_完成下列任务_:
1 > 请从阅读节选中原样输出一段文字:从含有“同样地,绅士概念所具有的道德”的地方开始,到“他们的理想而张扬绅士道德的。”结束。
2 > 根据阅读节选,列出中世纪观念中贵族应具备的全部品质。
3 > 阅读节选提到,不少维多利亚时期的研究者认为贵族的政治势力至少持续到什么时候?

_阅读节选_:
:::

同样地,绅士概念所具有的道德内容也不是中产阶级的发明,而是贵族观念的遗产。根据中世纪的观念,贵族立于美德而非其它。贵族被上帝赋予重任,他们应该培养德行和维护正义,他们的品行应该成为世人的典范——公正、勇敢、正直和慷慨都是贵族应具备的品质。维多利亚的绅士概念是一次大张旗鼓地有意识地探索的产物,但是它基本沿袭了中世纪的贵族理想,因此它的道德内容非常鲜明突出。中产阶级追求道德为了成为尊贵的绅士,但是在政治上开始转为守势的贵族集团却是为了延续他们的理想而张扬绅士道德的。
贵族观念和维多利亚小说的联系除了表现在无形的绅士概念的历史渊源和道德内容外,还表现在有形的体制性的控制和监督作用上。尽管维多利亚小说拥有中产阶级的作者和中下层阶级的读者,贵族意识却在出版界、批评界和舆论界监督和控制着维多利亚小说的创作方向和方法——不少维多利亚时期的研究者认为贵族的政治势力至少持续到第一次世界大战爆发(注:Tomlinson.The English Middle - Class London:The Macmillan Press,1976.)。正如贵族观念好几个世纪以来影响了英国礼仪规范指南一类的书籍的写作那样,贵族观念渗透了维多利亚小说,使它成为道德说教的代名词。如果说维多利亚小说是英国文学的不幸,贵族是难逃其咎的。贝尔塞在《重解伟大的传统》(注:〔英〕贝尔塞等:《重解伟大的传统》,黄伟等译,社会科学文献出版社1999年版。)一文中读出了乔治.艾略特欲言又止的女权主义的内容——可见那不是中产阶级作者勇于表达自己的时代。女作家使用男性笔名的事实本身也很说明问题。哈代的《德柏家的苔丝》一波三折的出版,批评界对它的谴责同读者对它的肯定和欢迎形成极大的对照和反差,从中我们不难觉察维多利亚小说的读者、作者和评论者复杂的阶级构成。对王尔德的审判更直接地表明了贵族观念和势力对小说的有形监控。

:::

_数据内容_:
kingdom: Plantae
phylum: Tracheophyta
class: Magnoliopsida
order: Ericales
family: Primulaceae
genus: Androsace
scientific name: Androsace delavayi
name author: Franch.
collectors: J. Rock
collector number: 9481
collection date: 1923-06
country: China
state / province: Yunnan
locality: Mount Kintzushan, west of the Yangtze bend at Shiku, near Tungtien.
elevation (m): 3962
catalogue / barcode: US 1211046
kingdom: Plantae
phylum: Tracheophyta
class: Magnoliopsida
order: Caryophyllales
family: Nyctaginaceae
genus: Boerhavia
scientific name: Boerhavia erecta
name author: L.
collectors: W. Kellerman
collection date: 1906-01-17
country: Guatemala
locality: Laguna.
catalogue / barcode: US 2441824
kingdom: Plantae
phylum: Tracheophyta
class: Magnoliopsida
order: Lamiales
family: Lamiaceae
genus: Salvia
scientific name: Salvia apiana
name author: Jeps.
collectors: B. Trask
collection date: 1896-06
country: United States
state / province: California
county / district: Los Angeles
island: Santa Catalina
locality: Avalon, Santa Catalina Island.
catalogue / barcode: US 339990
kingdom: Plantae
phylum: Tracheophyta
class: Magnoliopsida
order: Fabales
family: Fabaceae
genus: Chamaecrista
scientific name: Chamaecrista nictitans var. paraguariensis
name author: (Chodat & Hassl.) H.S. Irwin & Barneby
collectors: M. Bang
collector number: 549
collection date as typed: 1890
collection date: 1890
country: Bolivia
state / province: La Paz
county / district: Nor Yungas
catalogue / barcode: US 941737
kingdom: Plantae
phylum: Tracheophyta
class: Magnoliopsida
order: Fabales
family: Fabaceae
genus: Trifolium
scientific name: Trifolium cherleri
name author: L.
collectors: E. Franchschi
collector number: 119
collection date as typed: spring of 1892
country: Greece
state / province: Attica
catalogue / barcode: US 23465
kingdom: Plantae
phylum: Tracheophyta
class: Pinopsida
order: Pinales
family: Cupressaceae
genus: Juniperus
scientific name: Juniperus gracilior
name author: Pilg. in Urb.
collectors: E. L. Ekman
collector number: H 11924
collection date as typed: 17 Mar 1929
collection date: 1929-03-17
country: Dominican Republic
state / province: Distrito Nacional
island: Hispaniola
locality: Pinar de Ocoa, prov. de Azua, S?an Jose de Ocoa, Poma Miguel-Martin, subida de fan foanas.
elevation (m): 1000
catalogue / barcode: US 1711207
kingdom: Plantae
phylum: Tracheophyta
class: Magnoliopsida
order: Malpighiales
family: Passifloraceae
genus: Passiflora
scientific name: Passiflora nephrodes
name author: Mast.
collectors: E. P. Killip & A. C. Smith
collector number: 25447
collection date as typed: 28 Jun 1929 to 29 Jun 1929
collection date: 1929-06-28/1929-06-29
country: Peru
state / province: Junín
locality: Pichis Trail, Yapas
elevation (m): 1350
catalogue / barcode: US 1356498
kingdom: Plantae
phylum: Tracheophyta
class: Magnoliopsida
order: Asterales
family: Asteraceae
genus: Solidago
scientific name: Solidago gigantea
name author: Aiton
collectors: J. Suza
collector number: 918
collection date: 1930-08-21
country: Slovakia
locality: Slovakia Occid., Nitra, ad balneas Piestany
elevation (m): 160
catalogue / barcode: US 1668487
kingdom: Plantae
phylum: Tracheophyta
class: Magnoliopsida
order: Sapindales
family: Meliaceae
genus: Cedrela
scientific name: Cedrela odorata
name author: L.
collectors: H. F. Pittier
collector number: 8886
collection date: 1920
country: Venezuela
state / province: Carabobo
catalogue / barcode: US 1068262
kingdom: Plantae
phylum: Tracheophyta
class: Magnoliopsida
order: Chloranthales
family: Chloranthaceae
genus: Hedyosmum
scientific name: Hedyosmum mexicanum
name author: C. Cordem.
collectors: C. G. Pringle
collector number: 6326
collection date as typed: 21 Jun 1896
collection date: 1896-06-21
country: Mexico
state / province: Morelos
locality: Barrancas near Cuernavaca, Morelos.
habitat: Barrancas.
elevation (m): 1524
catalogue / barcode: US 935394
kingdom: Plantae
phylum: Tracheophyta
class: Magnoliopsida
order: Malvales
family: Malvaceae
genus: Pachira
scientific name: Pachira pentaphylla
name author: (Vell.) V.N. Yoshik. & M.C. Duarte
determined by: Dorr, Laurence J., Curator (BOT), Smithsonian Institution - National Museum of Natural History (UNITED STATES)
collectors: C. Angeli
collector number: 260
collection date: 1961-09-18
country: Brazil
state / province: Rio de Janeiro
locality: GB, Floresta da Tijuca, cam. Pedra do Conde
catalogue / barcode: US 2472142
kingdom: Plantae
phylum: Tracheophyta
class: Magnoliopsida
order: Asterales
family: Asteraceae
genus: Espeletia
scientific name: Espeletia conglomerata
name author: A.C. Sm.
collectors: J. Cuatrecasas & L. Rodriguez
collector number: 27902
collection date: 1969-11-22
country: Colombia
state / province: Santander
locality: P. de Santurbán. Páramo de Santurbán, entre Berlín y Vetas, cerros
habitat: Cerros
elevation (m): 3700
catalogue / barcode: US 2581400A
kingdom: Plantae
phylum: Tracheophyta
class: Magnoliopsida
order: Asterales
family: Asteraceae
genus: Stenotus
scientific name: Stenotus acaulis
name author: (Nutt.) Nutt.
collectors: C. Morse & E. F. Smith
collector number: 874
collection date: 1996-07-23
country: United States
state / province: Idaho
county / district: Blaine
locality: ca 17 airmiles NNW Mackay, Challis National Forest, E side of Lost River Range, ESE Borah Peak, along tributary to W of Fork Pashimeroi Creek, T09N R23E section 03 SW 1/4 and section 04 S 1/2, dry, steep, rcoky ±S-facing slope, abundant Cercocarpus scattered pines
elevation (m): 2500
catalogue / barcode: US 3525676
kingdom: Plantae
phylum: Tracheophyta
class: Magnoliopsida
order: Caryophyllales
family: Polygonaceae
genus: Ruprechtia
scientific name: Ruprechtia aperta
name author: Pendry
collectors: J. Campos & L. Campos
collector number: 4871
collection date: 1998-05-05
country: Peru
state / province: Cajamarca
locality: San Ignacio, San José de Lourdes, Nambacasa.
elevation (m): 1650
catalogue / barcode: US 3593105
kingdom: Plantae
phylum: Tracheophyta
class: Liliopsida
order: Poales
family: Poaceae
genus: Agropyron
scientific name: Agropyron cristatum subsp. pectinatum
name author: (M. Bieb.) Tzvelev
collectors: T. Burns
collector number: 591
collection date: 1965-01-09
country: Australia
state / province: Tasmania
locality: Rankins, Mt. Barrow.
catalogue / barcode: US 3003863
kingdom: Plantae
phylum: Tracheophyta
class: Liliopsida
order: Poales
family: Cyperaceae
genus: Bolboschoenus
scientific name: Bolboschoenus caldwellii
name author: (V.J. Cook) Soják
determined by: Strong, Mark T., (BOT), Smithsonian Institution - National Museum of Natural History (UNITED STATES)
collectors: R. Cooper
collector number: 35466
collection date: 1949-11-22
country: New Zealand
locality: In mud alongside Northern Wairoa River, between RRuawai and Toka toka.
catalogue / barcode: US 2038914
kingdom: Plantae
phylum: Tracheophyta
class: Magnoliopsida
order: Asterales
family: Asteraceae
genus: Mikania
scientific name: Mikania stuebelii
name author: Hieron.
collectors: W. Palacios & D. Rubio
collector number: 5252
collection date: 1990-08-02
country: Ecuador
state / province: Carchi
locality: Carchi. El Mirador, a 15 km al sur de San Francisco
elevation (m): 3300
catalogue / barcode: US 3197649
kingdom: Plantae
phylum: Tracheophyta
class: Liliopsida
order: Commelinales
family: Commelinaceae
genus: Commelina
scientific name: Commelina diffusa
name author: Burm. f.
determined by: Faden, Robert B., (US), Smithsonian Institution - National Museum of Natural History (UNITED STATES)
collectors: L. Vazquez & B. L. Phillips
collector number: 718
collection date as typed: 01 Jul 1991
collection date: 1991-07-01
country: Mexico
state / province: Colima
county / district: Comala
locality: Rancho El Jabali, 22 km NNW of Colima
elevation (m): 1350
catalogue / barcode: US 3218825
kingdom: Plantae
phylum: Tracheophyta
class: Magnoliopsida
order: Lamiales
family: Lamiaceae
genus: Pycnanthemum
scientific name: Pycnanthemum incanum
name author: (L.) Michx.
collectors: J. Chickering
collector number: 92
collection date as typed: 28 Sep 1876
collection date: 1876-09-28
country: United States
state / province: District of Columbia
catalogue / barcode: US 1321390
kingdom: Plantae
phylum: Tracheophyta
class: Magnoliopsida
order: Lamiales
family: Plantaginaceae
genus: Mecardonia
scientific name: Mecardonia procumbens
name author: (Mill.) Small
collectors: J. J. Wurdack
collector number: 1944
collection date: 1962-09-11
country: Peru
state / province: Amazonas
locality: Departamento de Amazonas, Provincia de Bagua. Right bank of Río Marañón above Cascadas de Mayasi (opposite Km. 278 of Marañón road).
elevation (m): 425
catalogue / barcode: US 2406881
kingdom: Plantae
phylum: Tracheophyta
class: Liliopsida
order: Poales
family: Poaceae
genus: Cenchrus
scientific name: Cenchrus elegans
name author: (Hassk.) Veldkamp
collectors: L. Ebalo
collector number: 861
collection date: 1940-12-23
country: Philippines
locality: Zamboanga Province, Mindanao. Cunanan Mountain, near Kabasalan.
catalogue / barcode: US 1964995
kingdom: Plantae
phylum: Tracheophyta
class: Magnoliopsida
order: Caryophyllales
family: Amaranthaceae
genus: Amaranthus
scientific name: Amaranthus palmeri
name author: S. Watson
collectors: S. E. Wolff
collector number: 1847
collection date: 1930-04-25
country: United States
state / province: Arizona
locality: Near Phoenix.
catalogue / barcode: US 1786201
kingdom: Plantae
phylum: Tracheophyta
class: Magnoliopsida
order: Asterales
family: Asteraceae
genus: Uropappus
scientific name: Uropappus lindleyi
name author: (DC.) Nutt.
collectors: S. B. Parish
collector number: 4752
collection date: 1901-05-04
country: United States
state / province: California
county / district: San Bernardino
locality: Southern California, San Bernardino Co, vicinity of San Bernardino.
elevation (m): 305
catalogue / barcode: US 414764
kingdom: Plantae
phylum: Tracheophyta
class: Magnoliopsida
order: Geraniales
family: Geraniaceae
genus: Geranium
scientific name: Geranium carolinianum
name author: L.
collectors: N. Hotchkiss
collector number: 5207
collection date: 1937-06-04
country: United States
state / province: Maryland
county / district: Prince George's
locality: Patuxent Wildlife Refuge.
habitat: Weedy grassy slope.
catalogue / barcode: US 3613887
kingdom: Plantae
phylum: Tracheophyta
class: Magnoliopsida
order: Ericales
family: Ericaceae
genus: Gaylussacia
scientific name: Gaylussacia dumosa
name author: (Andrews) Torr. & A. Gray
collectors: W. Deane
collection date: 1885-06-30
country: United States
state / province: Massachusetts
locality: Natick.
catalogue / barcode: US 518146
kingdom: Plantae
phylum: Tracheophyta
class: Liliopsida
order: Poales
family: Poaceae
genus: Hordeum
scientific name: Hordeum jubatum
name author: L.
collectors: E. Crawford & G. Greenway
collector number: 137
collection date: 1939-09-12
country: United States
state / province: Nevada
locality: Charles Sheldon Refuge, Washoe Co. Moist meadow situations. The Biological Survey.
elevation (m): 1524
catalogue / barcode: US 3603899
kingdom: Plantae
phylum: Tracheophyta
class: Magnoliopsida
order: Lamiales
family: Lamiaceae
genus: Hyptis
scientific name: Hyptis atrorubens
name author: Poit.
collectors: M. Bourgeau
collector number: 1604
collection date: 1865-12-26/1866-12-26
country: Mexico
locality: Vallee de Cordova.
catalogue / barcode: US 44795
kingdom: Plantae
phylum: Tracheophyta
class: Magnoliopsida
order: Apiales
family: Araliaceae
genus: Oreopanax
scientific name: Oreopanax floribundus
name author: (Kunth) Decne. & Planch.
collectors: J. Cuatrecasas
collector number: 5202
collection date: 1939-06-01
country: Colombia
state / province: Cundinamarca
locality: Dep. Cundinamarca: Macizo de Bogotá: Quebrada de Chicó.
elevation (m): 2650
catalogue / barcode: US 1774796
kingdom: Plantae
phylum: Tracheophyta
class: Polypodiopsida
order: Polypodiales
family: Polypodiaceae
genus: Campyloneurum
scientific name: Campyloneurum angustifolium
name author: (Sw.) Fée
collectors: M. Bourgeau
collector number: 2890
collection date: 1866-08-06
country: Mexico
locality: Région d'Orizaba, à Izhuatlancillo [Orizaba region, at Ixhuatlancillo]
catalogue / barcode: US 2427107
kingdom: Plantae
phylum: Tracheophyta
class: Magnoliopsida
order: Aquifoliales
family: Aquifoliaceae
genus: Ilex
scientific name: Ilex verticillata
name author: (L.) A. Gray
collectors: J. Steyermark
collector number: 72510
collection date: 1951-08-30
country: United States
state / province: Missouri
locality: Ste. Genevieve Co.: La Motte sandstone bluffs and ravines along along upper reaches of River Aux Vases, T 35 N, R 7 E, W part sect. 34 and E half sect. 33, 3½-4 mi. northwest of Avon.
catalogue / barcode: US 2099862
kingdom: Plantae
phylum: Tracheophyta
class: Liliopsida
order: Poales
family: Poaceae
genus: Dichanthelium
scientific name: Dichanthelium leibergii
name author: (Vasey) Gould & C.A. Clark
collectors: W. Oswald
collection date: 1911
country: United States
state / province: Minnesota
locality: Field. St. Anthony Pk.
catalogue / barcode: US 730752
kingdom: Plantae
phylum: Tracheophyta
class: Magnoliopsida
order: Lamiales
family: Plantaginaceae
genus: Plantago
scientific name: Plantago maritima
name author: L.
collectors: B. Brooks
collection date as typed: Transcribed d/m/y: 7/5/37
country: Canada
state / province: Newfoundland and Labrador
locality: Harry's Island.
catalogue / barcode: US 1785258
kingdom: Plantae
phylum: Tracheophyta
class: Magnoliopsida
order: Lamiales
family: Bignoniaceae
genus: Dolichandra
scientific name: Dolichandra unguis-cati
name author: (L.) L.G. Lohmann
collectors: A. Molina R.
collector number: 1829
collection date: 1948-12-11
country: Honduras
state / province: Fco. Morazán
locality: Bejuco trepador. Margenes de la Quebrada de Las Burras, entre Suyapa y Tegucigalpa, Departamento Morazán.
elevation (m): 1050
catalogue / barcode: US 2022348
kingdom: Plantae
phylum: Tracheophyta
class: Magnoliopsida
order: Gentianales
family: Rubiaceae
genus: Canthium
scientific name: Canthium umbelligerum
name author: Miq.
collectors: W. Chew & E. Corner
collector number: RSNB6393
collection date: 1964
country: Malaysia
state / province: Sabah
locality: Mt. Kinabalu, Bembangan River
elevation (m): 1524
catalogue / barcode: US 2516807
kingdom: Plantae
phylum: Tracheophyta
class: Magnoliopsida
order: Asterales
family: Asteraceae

:::

_逐项答案_:
1 >
同样地,绅士概念所具有的道德内容也不是中产阶级的发明,而是贵族观念的遗产。根据中世纪的观念,贵族立于美德而非其它。贵族被上帝赋予重任,他们应该培养德行和维护正义,他们的品行应该成为世人的典范——公正、勇敢、正直和慷慨都是贵族应具备的品质。维多利亚的绅士概念是一次大张旗鼓地有意识地探索的产物,但是它基本沿袭了中世纪的贵族理想,因此它的道德内容非常鲜明突出。中产阶级追求道德为了成为尊贵的绅士,但是在政治上开始转为守势的贵族集团却是为了延续他们的理想而张扬绅士道德的。

2 > 公正、勇敢、正直、慷慨

3 > 至少持续到第一次世界大战爆发。